**TO-DO ITEM**
Extract every line of text from the data below, reproducing each one verbatim and in its original order. Leave the pictures out of the answer.

**RECORDS FOR THE TASK**
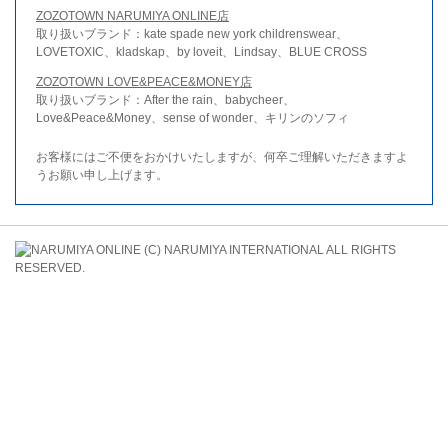
ZOZOTOWN NARUMIYA ONLINE店
取り扱いブランド：kate spade new york childrenswear、
LOVETOXIC、kladskap、by loveit、Lindsay、BLUE CROSS
ZOZOTOWN LOVE&PEACE&MONEY店
取り扱いブランド：After the rain、babycheer、
Love&Peace&Money、sense of wonder、キリンのソフィ
お客様にはご不便をおかけいたしますが、何卒ご理解いただきますよ
うお願い申し上げます。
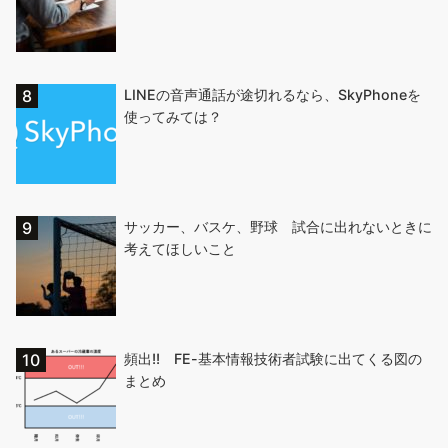
LINEの音声通話が途切れるなら、SkyPhoneを
使ってみては？
サッカー、バスケ、野球 試合に出れないときに
考えてほしいこと
頻出!! FE-基本情報技術者試験に出てくる図の
まとめ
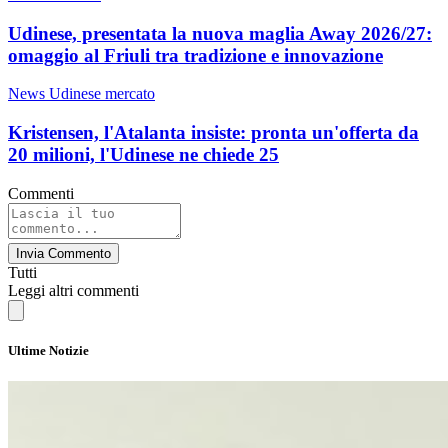
Udinese, presentata la nuova maglia Away 2026/27:
omaggio al Friuli tra tradizione e innovazione
News Udinese mercato
Kristensen, l'Atalanta insiste: pronta un'offerta da
20 milioni, l'Udinese ne chiede 25
Commenti
Invia Commento
Tutti
Leggi altri commenti
Ultime Notizie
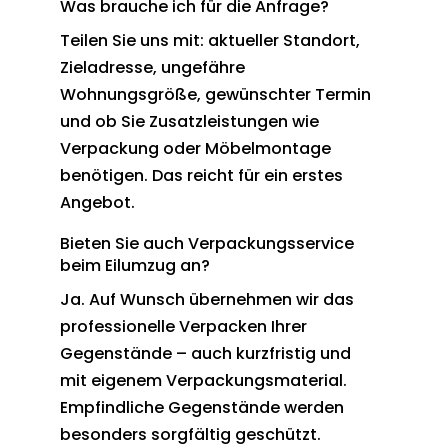
Was brauche ich für die Anfrage?
Teilen Sie uns mit: aktueller Standort,
Zieladresse, ungefähre
Wohnungsgröße, gewünschter Termin
und ob Sie Zusatzleistungen wie
Verpackung oder Möbelmontage
benötigen. Das reicht für ein erstes
Angebot.
Bieten Sie auch Verpackungsservice
beim Eilumzug an?
Ja. Auf Wunsch übernehmen wir das
professionelle Verpacken Ihrer
Gegenstände – auch kurzfristig und
mit eigenem Verpackungsmaterial.
Empfindliche Gegenstände werden
besonders sorgfältig geschützt.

**YOUR RESPONSE**
ZOZOTOWN NARUMIYA ONLINE店
取り扱いブランド：kate spade new york childrenswear、
LOVETOXIC、kladskap、by loveit、Lindsay、BLUE CROSS
ZOZOTOWN LOVE&PEACE&MONEY店
取り扱いブランド：After the rain、babycheer、
Love&Peace&Money、sense of wonder、キリンのソフィ
お客様にはご不便をおかけいたしますが、何卒ご理解いただきますよ
うお願い申し上げます。
LINEの音声通話が途切れるなら、SkyPhoneを
使ってみては？
サッカー、バスケ、野球 試合に出れないときに
考えてほしいこと
頻出!! FE-基本情報技術者試験に出てくる図の
まとめ
Udinese, presentata la nuova maglia Away 2026/27:
omaggio al Friuli tra tradizione e innovazione
News Udinese mercato
Kristensen, l'Atalanta insiste: pronta un'offerta da
20 milioni, l'Udinese ne chiede 25
Commenti
Invia Commento
Tutti
Leggi altri commenti
Ultime Notizie
Was brauche ich für die Anfrage?
Teilen Sie uns mit: aktueller Standort,
Zieladresse, ungefähre
Wohnungsgröße, gewünschter Termin
und ob Sie Zusatzleistungen wie
Verpackung oder Möbelmontage
benötigen. Das reicht für ein erstes
Angebot.
Bieten Sie auch Verpackungsservice
beim Eilumzug an?
Ja. Auf Wunsch übernehmen wir das
professionelle Verpacken Ihrer
Gegenstände – auch kurzfristig und
mit eigenem Verpackungsmaterial.
Empfindliche Gegenstände werden
besonders sorgfältig geschützt.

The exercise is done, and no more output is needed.